To be sure, bad actors can misrepresent and misuse religion to spread extremism. But many networks and organizations are harnessing faith as a force for peace, stability, and progress. Faith-inspired organizations (FIOs) have been quietly delivering services and results, even as many development agencies struggle to make an impact. Often first in and last out, FIOs tend to be deeply embedded in communities and trusted by people from all walks of life. In low- and middle-income African countries, for example, FIOs currently provide 30-70% of health-care services.

In addition to being well placed, many FIOs have ample resources and extensive local, national, and international networks. Samaritan’s Purse, one of the world’s largest FIOs, operates in over 100 countries with a nearly $1 billion annual budget. In 2024 alone, it delivered 55 million liters of clean water and trained more than 174,000 people on best practices for sanitation and hygiene.
Even beyond formal FIOs, faith partnerships can shift outcomes. In Algeria, the Ministries of Health and Religious Affairs partnered with the United Nations Population Fund (UNFPA) to train mourshidates, women religious advisers, to talk openly about maternal health and family planning. It worked. Collaborating with culturally competent local leaders reduced the stigma.
UNFPA later launched an initiative to give Algerian imams guidance on how to incorporate information about HIV prevention into their sermons. That program was so effective that the imams asked for more materials on gender-based violence, women’s rights, and other topics.
Faith leaders also played a critical role during COVID-19. Pastors, priests, and imams helped mobilize communities to adhere to prevention strategies. In Tennessee, over 80 churches joined forces with public-health groups to tackle misinformation and improve vaccine access. In the Democratic Republic of the Congo, faith leaders requested more support to lead the local pandemic response. When people trust the messenger, they open up to the message.

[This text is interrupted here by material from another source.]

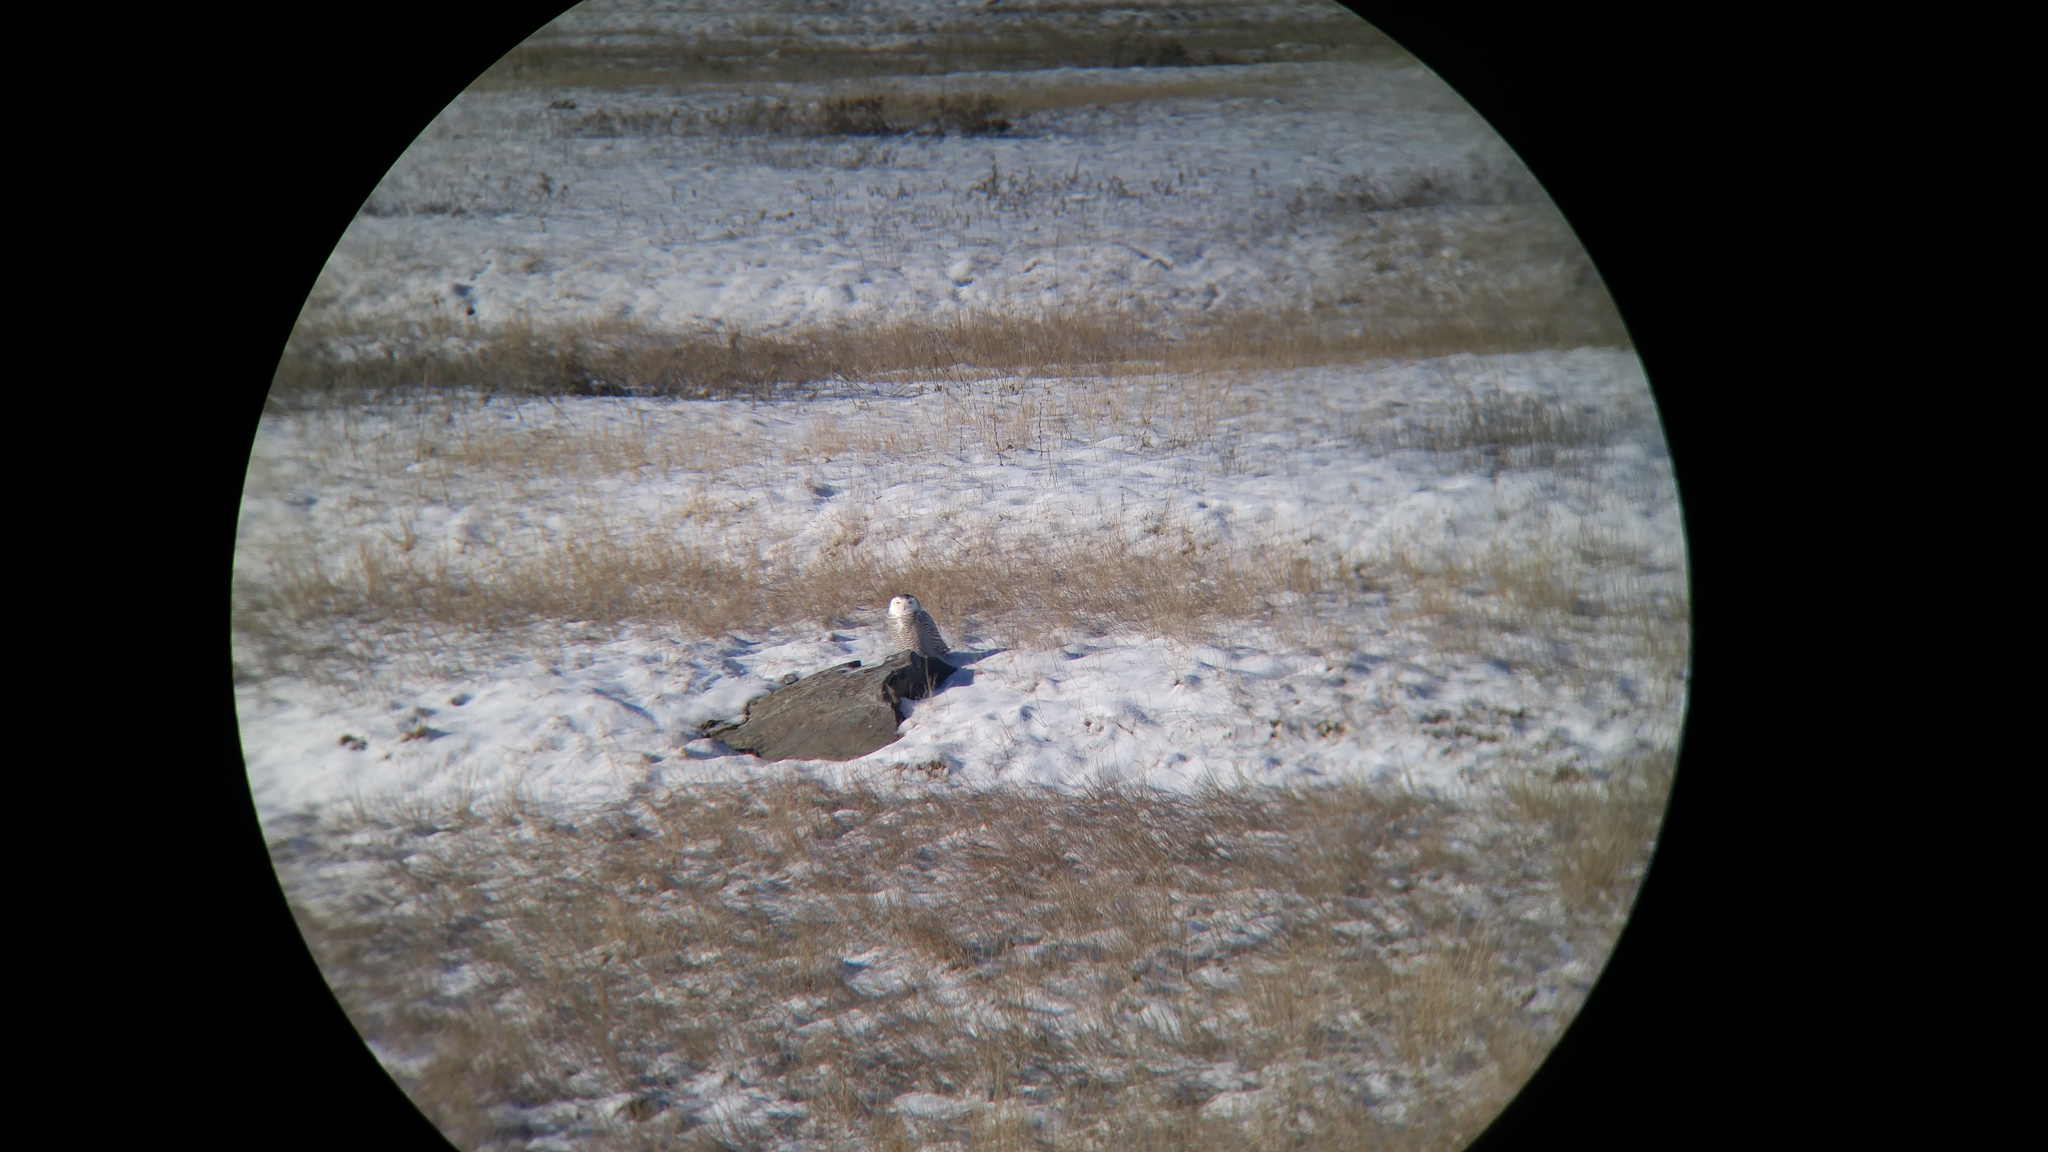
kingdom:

Faith-based actors are also shifting norms. The Islamic Foundation for Ecology and Environmental Sciences mobilized thousands of mosques during Ramadan to reduce waste. The Faith to Action Network helped over 90,000 girls in Kenya, Nigeria, and Pakistan attend school by working with religious leaders. And Nigeria’s Interfaith Mediation Centre, led by an imam and a pastor who were once enemies, has trained over 20,000 religious leaders in reconciliation.

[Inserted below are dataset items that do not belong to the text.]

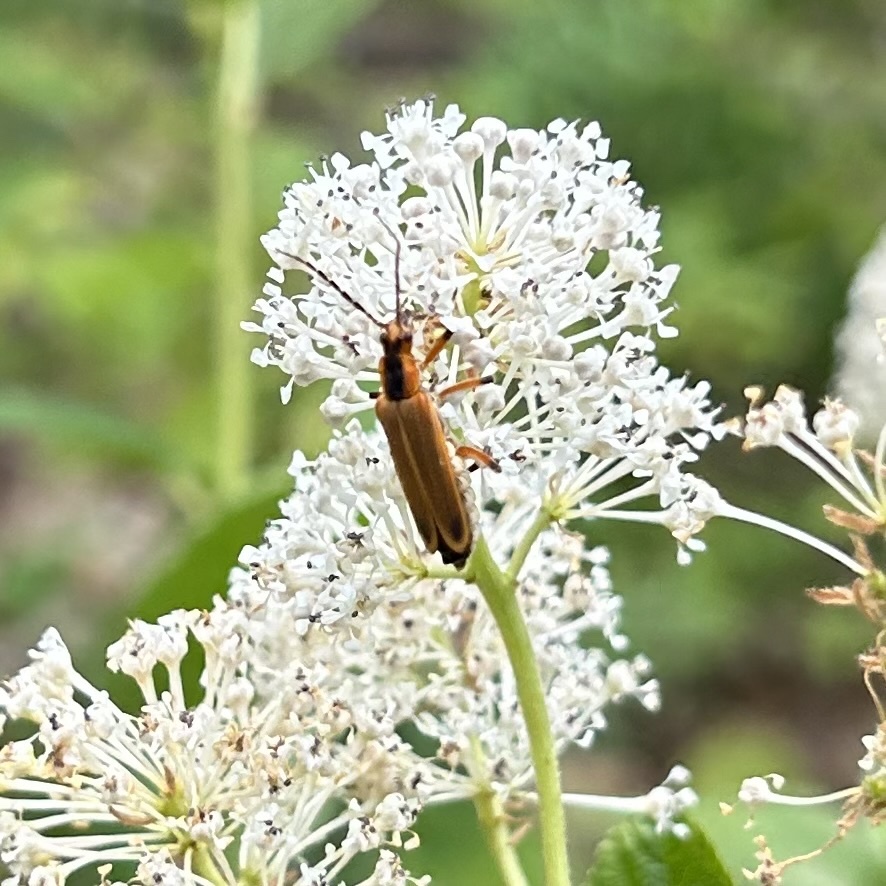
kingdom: Animalia
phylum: Arthropoda
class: Insecta
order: Coleoptera
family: Cantharidae
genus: Chauliognathus
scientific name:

These aren’t just anecdotes. These are scalable models built on legitimacy, proximity, and trust – three pillars many development agencies spend decades trying to build.
I saw this potential again in 2022 when I launched For Mama (now Every Pregnancy), a faith-led philanthropic initiative for maternal and infant health. By engaging faith leaders as fundraising and advocacy partners – not just delivery agents – we tapped into a values-based infrastructure many donors had long overlooked.

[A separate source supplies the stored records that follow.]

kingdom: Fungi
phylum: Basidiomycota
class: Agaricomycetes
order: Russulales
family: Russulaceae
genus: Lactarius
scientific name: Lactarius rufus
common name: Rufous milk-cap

The recently formed Georgetown-Lancet Commission on Faith, Trust, and Health, of which I am a member, is working alongside global partners to integrate faith into public-health programs in a more significant way, and to broaden the perspective of leaders in the field. Because faith is a lens through which people interpret justice, obligation, and legitimate authority, it is one of humanity’s most powerful forces for healing.
Global development is, at its core, about building a shared future where every individual has a voice and access to opportunity. This implies that the exclusion of faith and faith-based leaders from the field jeopardizes long-term goals. The question is no longer whether faith matters. It is whether we have the courage, and the humility, to engage it meaningfully.